D’un côté l’acte, pure immédiateté du Grand Tout irréfléchi et tout fou et de l’autre le mot qui redouble l’acte en le médiatisant. Mot qui lui-même se dédouble indéfiniment dans ses interprétations, multipliant par là même la pimitivité de l’acte, Turlututu chapeau pointu.

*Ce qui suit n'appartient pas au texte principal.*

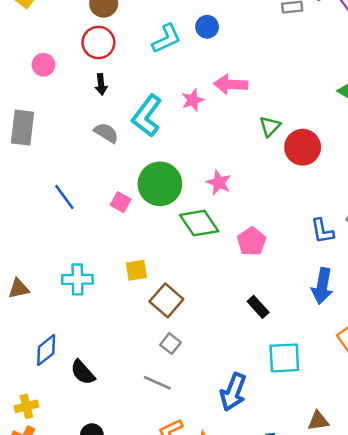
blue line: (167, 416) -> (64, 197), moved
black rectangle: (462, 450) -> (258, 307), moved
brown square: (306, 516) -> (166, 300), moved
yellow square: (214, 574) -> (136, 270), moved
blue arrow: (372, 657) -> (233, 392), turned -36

Ainsi, à ce moment-là, je laissai être et dire l’acception qui naissait de la beauté insignifiante de cette cloison, de ses défauts. Je faisais de cette paroi en face la dimension plane de ma problématique. J’y voyais mes propres vices, ma précarité. Les couleurs inégales qui s’accidentent, les angles qui dévient. J’aimais beaucoup les questions et les problèmes. N’étais-je pas moi-même une erreur, un accident de la route de l’être ? Mais je trouvais cela indéniablement positif en fait. Car ce n’était qu’en posant des questions que je trouvais des réponses à la Vie. Enfin, peut-être ! Je remarquais les défectuosités du mur, les cloques du papier peint, ses boursouflures, ses crevasses, ses traces d’humidité, les pleurs de la pierre et patati et patata ! J’y voyais, oui-oui, la vulnérabilité de mon âme.

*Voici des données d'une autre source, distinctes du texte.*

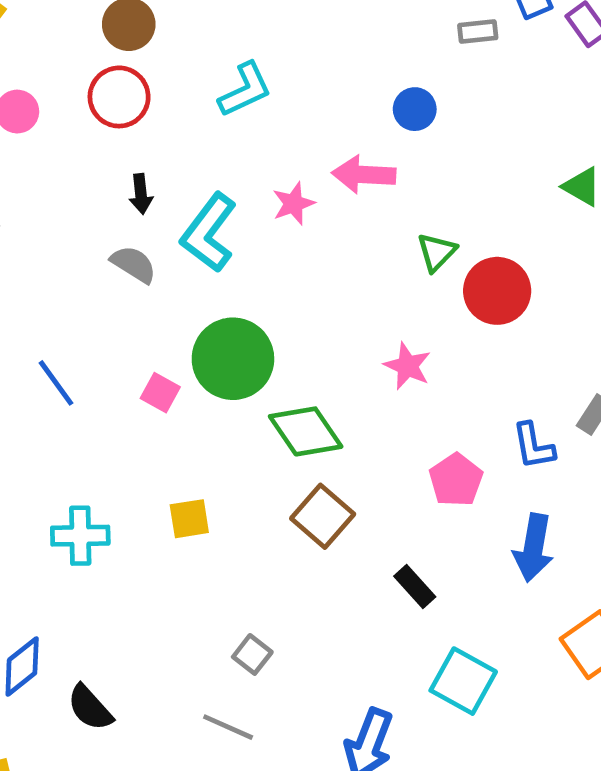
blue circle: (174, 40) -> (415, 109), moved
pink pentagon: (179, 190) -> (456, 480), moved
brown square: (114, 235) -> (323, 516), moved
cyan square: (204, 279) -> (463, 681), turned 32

Vous dites qu’il y a un mur en face suggérât mon analyste du haut de son fauteuil. Pardon ? Oui-oui, il y en a un, et de toute part. Je ne suis peut-être même qu’un caisson. Mais je n’aime pas les murs en face. Les limites sont faites pour être franchies. Je voyais ma Vie comme un dépassement perpétuel, une lutte inlassable et indicible contre moi-même et le tout fou de Grand Tout. J’espérais la Liberté et pensais commencer à l’atteindre. Du moins y croyais-je. Mais vous êtes certain de dépasser vos limites, lâcha l’homme ? La question tomba longuement, lente et indolente, avant de s’écraser. Le sens gicla, jaillit et souilla les murs intérieurs. Les limites ? Une question qui faisait mal, j’étais tout retourné. Si les limites sont faites pour être dépassées, qu’est-ce qu’une limite, et pourquoi et comment la dépasser ? Qu’est-ce qui faisait qu’une problématique, un lieu du Grand Tout, un endroit de l’espace intérieur devenait un point d’arrêt plus ou moins infranchissable pour le sujet. Pour moi, pourtant, seule valaient la croissance et l’émancipation perpétuelle. Les limites sont la mort du sujet. Du moins, je m’efforçais d’y croire. Mais nous verrons cela à la prochaine séance dit l’homme.